Mesmo durante a pandemia, o único tema de educação elencado como prioridade pelo governo no Congresso no ano passado foi a regulamentação do ensino domiciliar. Trata-se de uma bandeira defendida por conservadores e grupos religiosos —um projeto de lei sobre o tema está na Câmara, e há expectativa que seja votado na próxima semana.

"A proposta desconsidera o papel da escola como uma importante instituição da rede de proteção de crianças e adolescentes: nela são identificados, por exemplo, casos de violência doméstica, abuso sexual e trabalho infantil", diz o documento.

Os pontos de atenção levantados pelo movimento passam por alterações na própria estrutura do MEC. Ainda nos primeiros dias do governo Bolsonaro, houve a extinção da Secadi (Secretaria de Educação Continuada, Alfabetização e Diversidade) —como a Folha revelou na ocasião, a iniciativa foi uma manobra para eliminar temáticas de direitos humanos, educação étnico-racial e a própria palavra diversidade.

No caso da criação do programa de fomento às escolas cívico-militares, o movimento aponta o "caráter de padronização dos estudantes, com a adoção de hábitos militares e o uso da farda militar como uniforme escolar". Apesar de atingir um pequeno número de escolas, a iniciativa recebeu atenção especial do MEC e do próprio presidente Bolsonaro.

São ainda consideradas "particularmente críticas" a instituição de duas políticas elaborados pelo MEC: a Política Nacional de Educação Especial (2020) e a Política Nacional de Alfabetização (2019).

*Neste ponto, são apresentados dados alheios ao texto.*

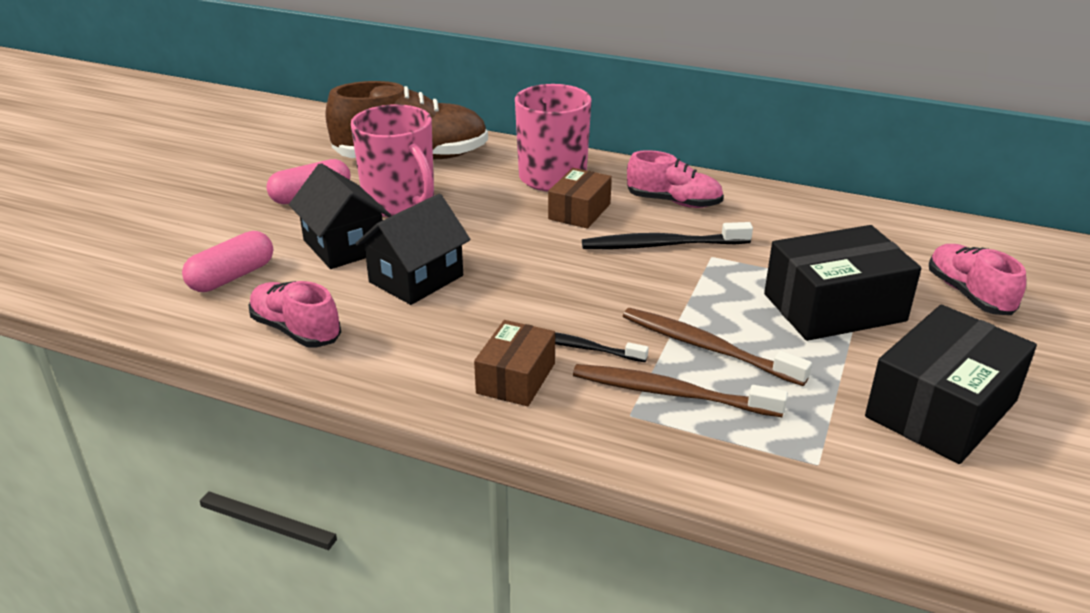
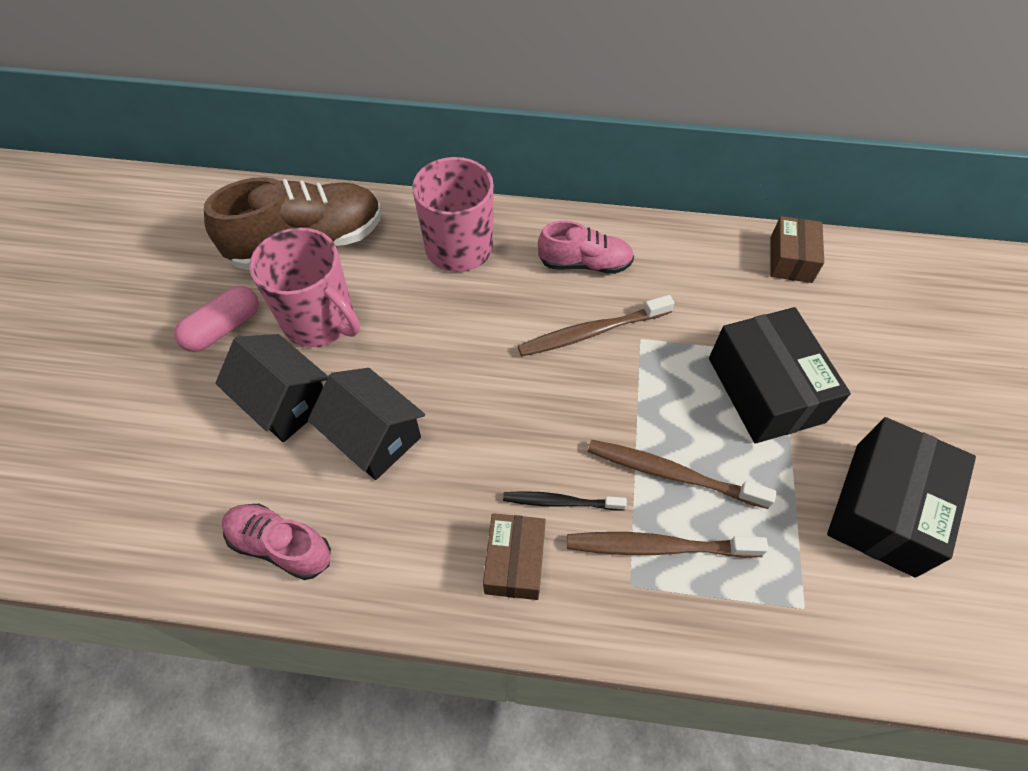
camera: 15 degrees left, 25 degrees up
(232, 277) = (185, 478): pink capsule -> none
(416, 279) = (374, 437): black house -> black house turned 75 degrees counterclockwise
(579, 211) = (500, 297): brown box -> brown box (790, 259)
(661, 245) = (591, 332): black toothbrush -> brown toothbrush
(834, 307) = (765, 389): black box -> black box turned 75 degrees counterclockwise
(968, 294) = (871, 344): pink shoe -> none

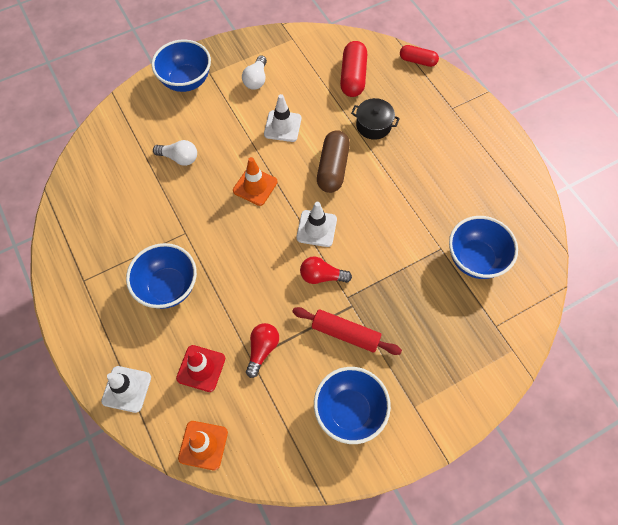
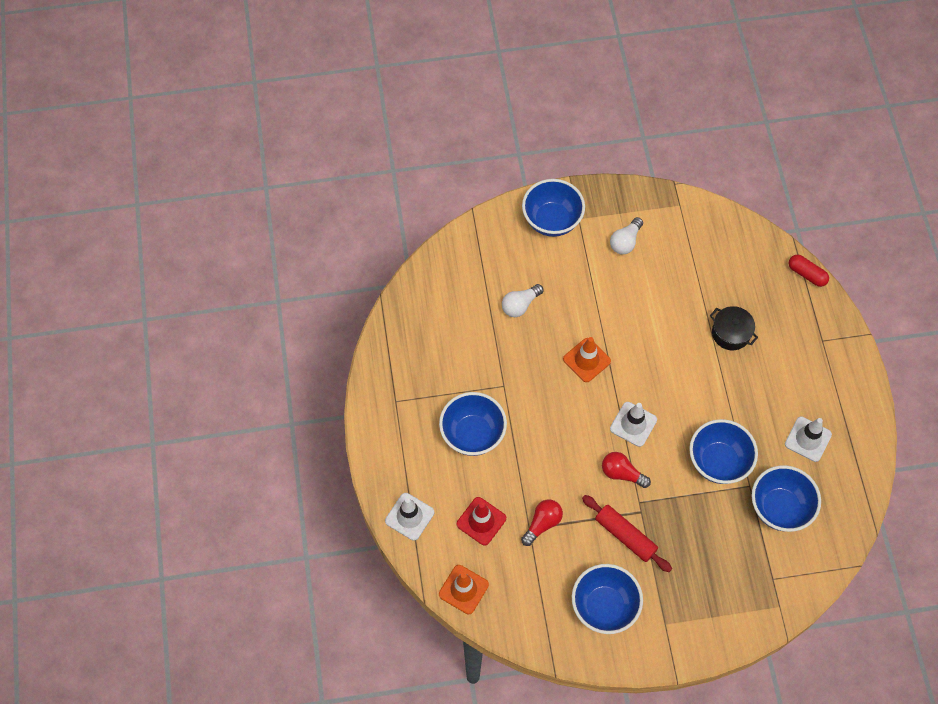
camera: 20 degrees right, 0 degrees up
(179, 158) = (520, 305): white light bulb -> white light bulb turned 105 degrees clockwise
(282, 126) = (635, 304): white traffic cone -> white traffic cone (808, 439)
(333, 168) = (671, 366): brown capsule -> none
(353, 77) = (729, 271): red capsule -> none
(405, 236) = (718, 462): none -> blue bowl

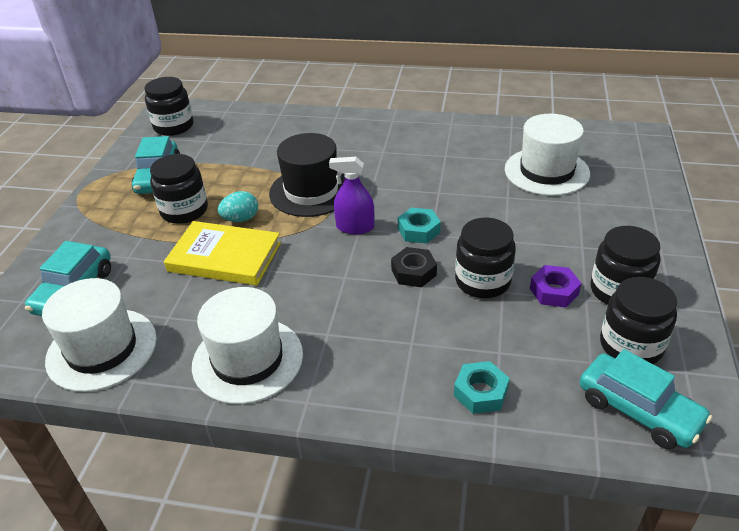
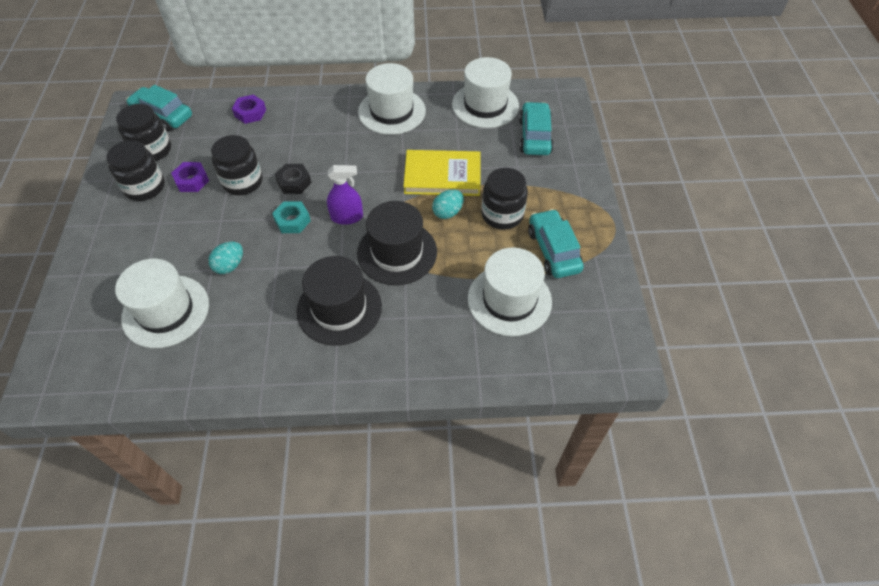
camera: 165 degrees right, 15 degrees up
(174, 126) = (594, 332): black jar -> none
(226, 150) = (509, 300): none -> white hat
(380, 158) = (339, 308): none -> black hat
(480, 392) = (250, 113): turquoise nut -> purple nut
(488, 198) = (230, 265): none -> turquoise egg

A diretriz de educação especial foi amplamente criticada desde sua criação por fomentar a segregação dos alunos com deficiência —em descompasso com o princípio da inclusão. Já a política de alfabetização gerou debate por causa da definição de um único método de alfabetização (método fônico), da inclusão das crianças na primeira infância entre os públicos-alvo, da falta de diálogo com a Base Curricular e com as redes municipais de ensino.

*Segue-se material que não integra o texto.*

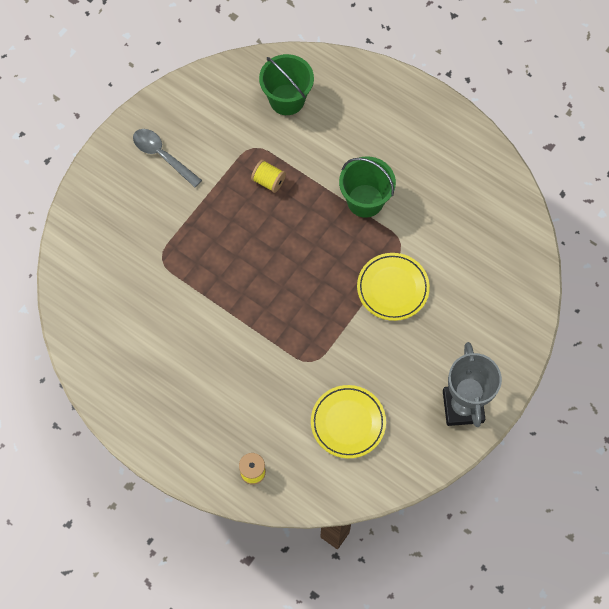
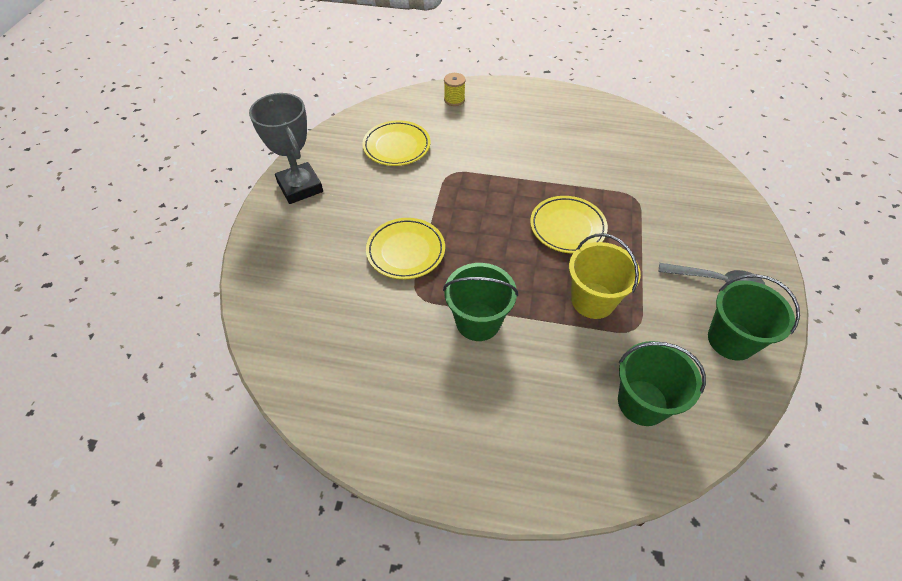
camera: 155 degrees right, 15 degrees down
(192, 111) = (731, 340): none -> green bucket
(243, 253) = (567, 227): none -> yellow plate
(268, 181) = (593, 300): yellow spool -> yellow bucket

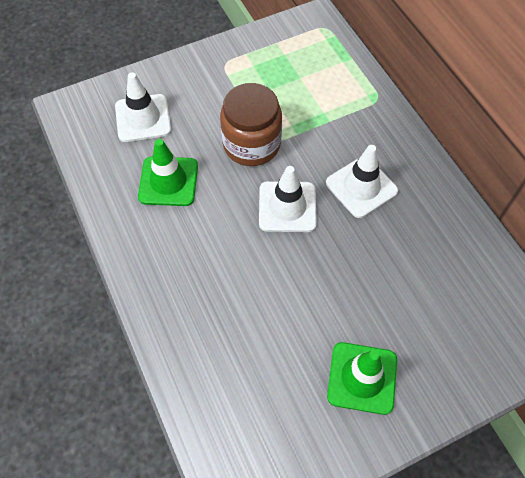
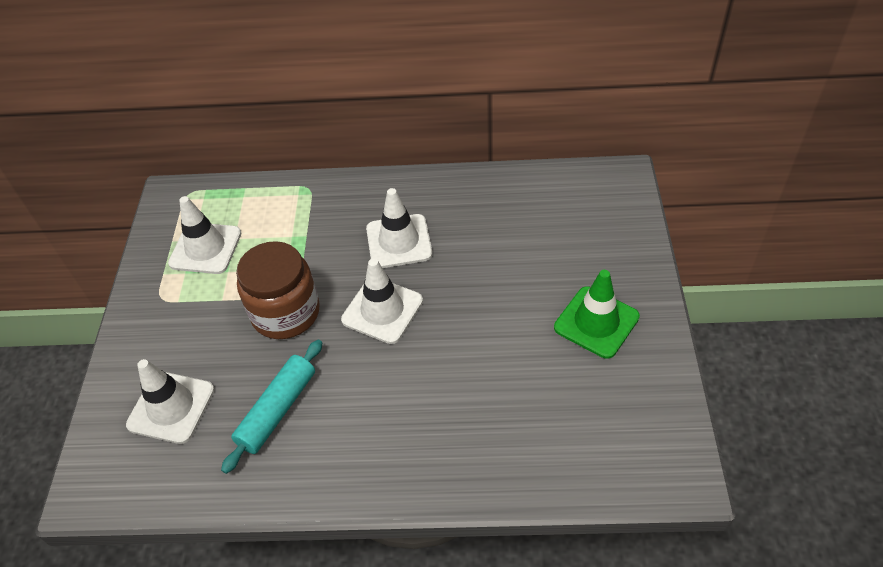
camera: 60 degrees left, 10 degrees down
(168, 181) = (278, 410): green traffic cone -> turquoise rolling pin
(281, 65) = (205, 248): none -> white traffic cone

"A ênfase na exclusividade do método fônico também fecha a porta para que diferentes abordagens se complementem no processo de ensino e aprendizagem", diz o diagnóstico.

A diretriz de alfabetização foi tocada no MEC por Carlos Nadalim, que assumiu uma nova secretaria no MEC criada para o tema. Nadalim foi aluno do escritor Olavo de Carvalho e, antes de integrar o governo, era conhecido por vídeos na internet em que faz comentários religiosos, critica o educador Paulo Freire e defende a educação domiciliar.

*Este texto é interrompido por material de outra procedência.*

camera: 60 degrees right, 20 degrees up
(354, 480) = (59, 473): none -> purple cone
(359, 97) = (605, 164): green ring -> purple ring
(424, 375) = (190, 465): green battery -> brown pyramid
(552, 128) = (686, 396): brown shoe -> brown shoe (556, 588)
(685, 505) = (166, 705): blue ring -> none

Ainda é citado como ponto de preocupação a redução de investimentos na construção e manutenção de creches. Como iniciativa positiva, a autorização de distribuição de gêneros alimentícios adquiridos com recursos do PNAE (Programa Nacional de Alimentação Escolar) durante a pandemia.

O lançamento da Agenda 227 ocorrerá em uma live às 16h desta quinta (12). Os representantes prometem destacar os principais eixos temáticos de atuação do movimento, bem como contextualizar o cenário de retrocessos no campo dos direitos das crianças e adolescentes.